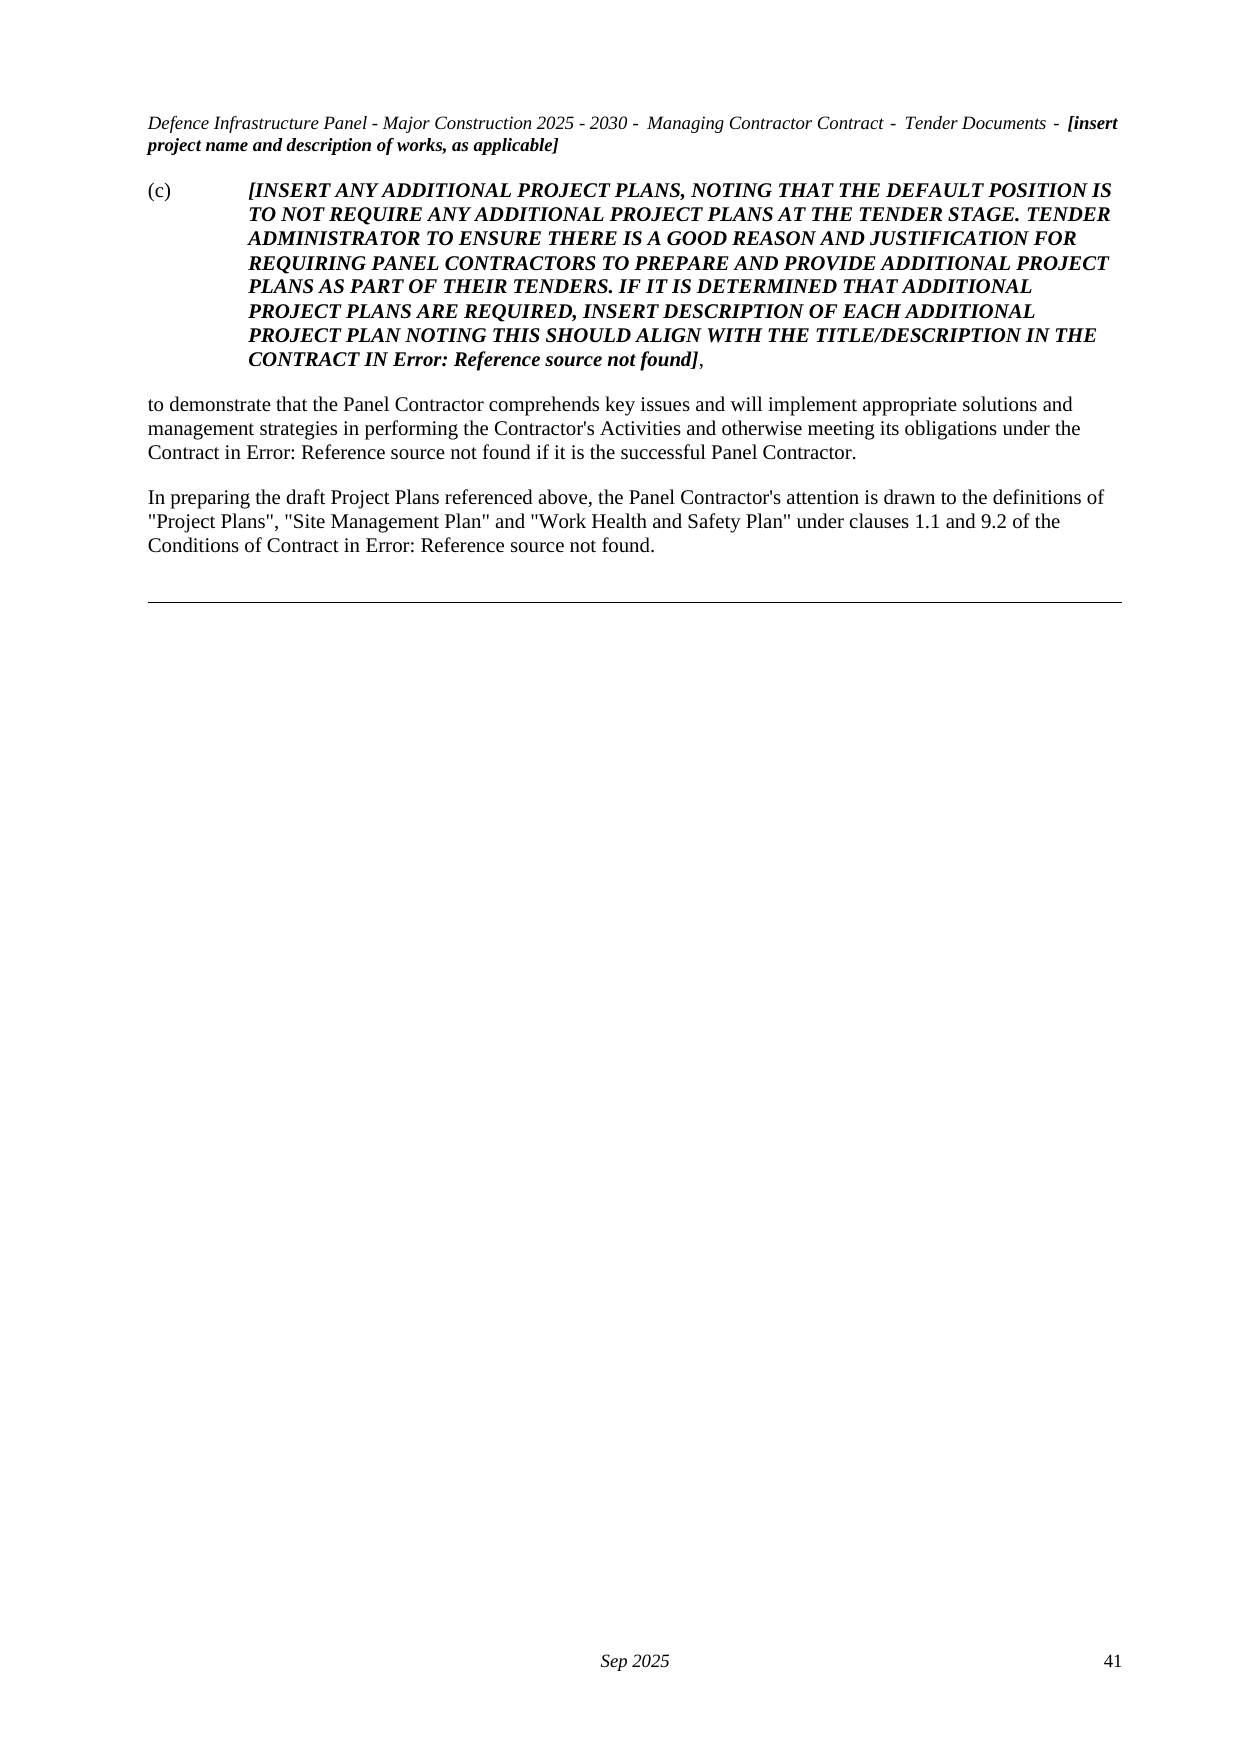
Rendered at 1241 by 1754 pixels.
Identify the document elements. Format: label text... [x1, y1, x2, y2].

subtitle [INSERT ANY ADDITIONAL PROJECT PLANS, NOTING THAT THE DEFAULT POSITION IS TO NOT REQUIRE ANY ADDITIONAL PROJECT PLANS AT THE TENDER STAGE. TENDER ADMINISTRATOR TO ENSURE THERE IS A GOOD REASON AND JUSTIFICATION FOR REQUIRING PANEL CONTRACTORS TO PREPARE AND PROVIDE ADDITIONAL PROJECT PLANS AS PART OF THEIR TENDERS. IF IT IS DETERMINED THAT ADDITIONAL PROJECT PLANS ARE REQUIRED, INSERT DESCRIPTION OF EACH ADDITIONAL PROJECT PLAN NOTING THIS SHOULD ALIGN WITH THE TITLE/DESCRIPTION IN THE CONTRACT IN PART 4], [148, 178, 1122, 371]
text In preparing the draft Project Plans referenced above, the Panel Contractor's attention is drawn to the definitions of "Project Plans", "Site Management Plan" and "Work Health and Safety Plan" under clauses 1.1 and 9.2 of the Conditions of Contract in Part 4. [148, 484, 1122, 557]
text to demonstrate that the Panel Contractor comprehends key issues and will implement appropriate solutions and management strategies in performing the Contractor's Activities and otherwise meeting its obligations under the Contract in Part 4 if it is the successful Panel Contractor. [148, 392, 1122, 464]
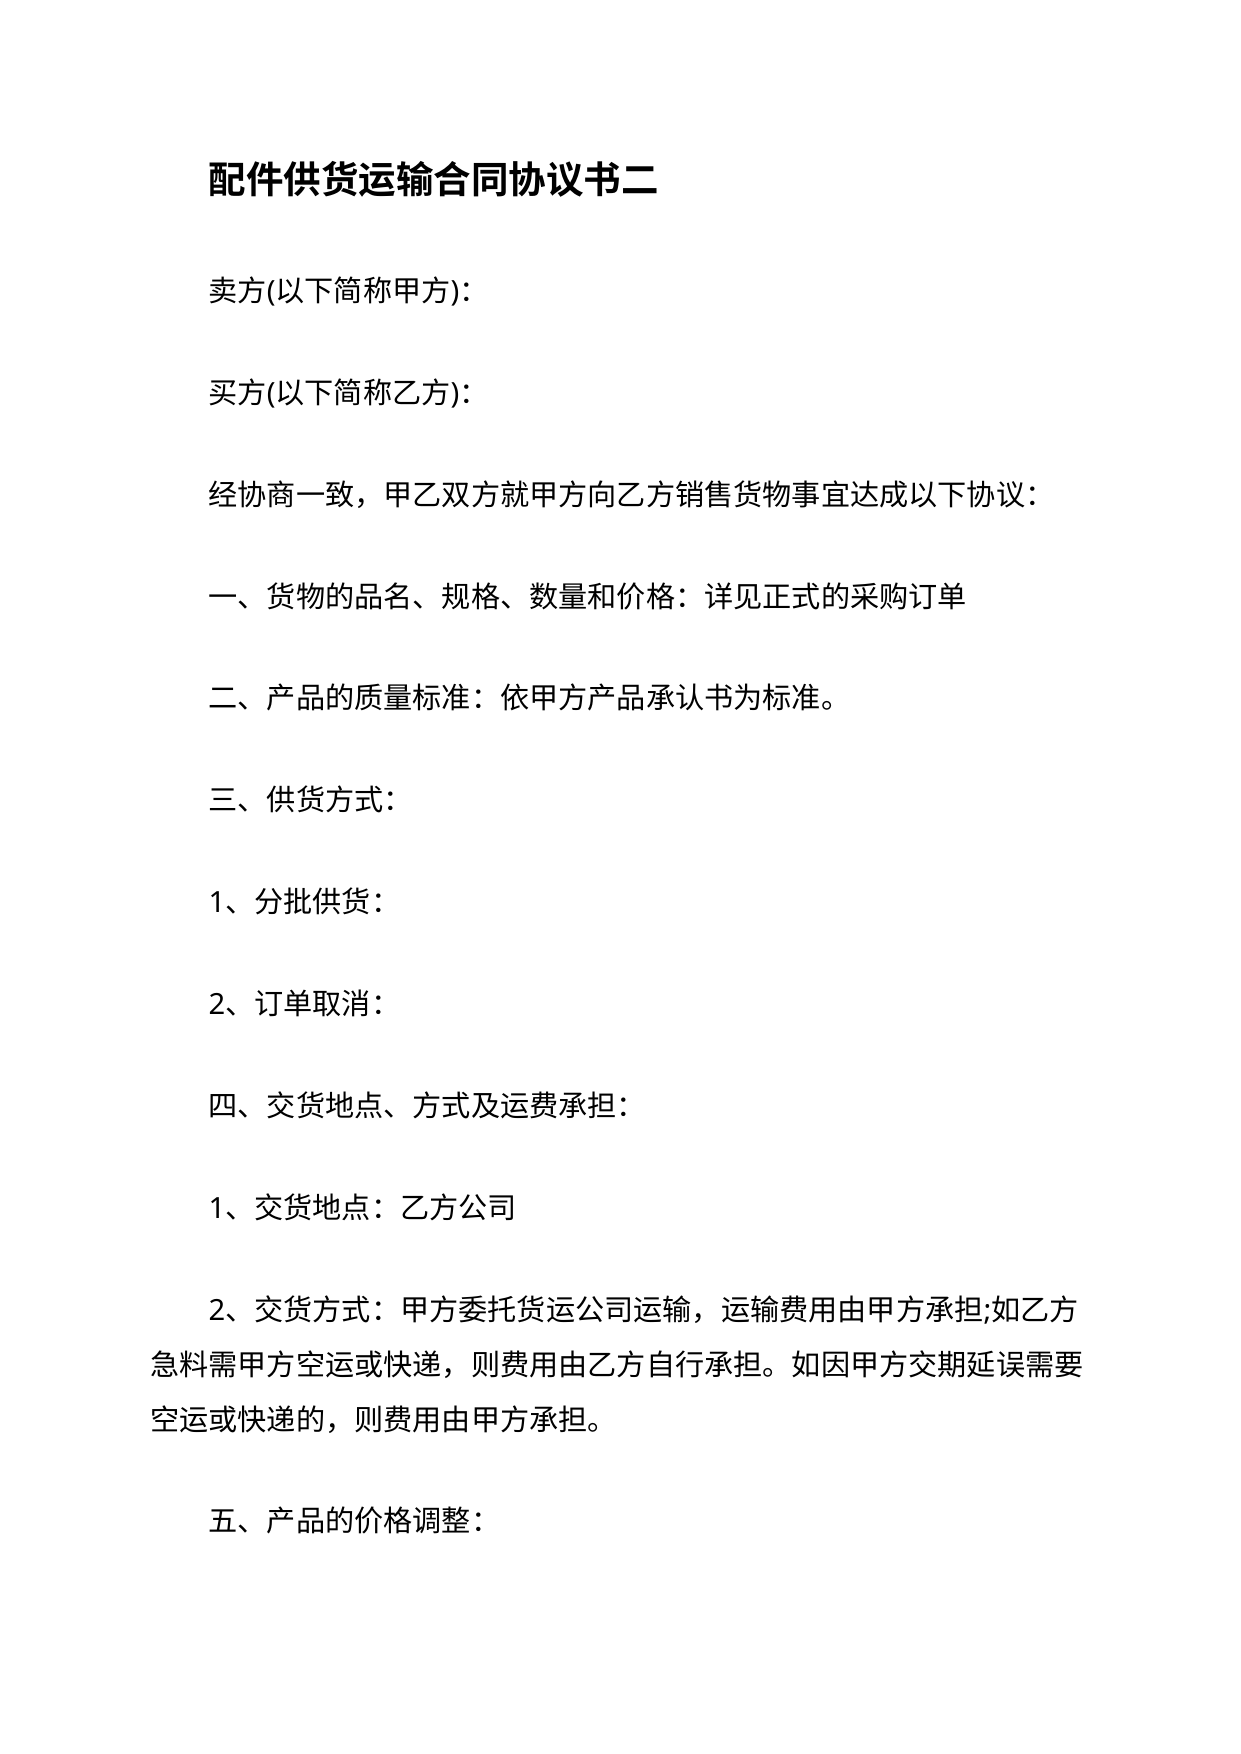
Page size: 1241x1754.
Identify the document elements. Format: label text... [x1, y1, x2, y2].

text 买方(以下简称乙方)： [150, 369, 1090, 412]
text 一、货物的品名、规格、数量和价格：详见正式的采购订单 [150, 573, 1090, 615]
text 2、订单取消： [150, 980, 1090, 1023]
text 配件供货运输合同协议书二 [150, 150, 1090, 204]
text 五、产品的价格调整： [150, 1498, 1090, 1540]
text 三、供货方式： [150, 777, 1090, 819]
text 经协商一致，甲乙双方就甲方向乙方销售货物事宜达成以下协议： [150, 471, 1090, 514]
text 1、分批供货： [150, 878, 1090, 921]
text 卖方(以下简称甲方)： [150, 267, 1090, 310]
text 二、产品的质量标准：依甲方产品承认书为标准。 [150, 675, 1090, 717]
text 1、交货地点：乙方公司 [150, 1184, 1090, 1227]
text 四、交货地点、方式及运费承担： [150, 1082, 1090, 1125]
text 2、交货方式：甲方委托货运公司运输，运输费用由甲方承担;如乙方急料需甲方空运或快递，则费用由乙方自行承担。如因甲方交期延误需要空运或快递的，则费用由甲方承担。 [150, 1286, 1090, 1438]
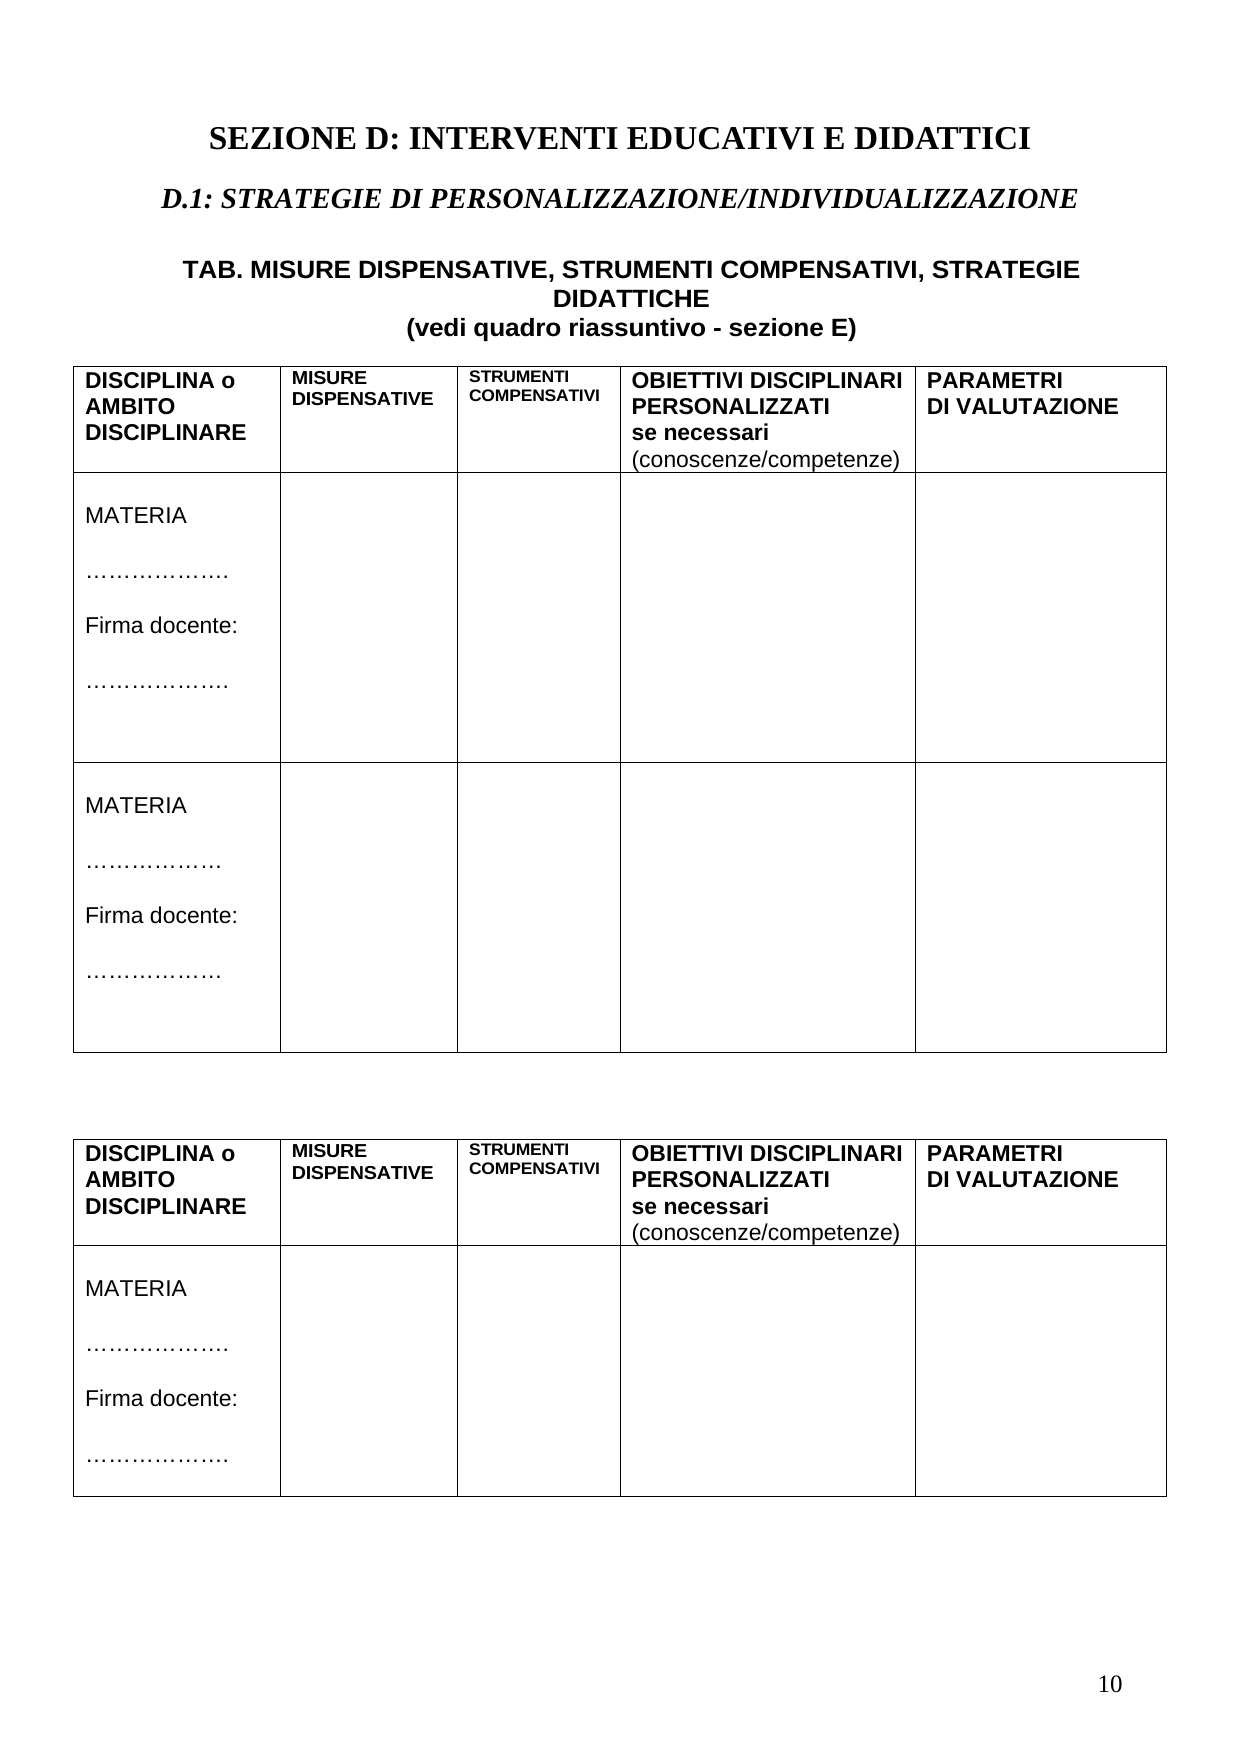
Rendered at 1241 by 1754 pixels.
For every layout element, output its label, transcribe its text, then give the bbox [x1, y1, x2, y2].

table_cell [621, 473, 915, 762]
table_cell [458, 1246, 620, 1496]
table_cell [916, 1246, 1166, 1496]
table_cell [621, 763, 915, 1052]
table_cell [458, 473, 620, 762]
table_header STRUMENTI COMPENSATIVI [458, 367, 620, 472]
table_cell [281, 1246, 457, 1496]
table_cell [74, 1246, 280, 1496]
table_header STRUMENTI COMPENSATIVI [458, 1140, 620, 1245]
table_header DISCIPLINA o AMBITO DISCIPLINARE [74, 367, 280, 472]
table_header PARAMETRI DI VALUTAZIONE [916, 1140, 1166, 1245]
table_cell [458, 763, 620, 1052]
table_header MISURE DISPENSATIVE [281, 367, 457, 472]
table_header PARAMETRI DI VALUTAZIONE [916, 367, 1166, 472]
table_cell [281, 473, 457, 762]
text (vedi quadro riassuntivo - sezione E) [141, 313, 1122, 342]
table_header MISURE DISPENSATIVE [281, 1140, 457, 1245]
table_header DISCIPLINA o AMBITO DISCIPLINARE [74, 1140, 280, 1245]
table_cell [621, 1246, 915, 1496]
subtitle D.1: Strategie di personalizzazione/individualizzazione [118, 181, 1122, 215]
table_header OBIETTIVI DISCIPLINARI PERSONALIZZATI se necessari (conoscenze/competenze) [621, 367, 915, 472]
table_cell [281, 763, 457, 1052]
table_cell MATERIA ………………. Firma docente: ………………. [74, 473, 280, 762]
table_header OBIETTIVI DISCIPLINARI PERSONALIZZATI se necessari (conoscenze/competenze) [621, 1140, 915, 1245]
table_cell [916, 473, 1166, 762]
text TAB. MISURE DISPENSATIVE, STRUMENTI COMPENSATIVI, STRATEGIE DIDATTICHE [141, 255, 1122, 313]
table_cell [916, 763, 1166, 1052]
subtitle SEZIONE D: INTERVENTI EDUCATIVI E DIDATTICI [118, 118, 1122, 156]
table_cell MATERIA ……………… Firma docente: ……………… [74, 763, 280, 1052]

What you need to do:
Each line above that includes "PERSONALIZZATI" should be shown.

Exercise output:
table_header OBIETTIVI DISCIPLINARI PERSONALIZZATI se necessari (conoscenze/competenze) [621, 367, 915, 472]
table_header OBIETTIVI DISCIPLINARI PERSONALIZZATI se necessari (conoscenze/competenze) [621, 1140, 915, 1245]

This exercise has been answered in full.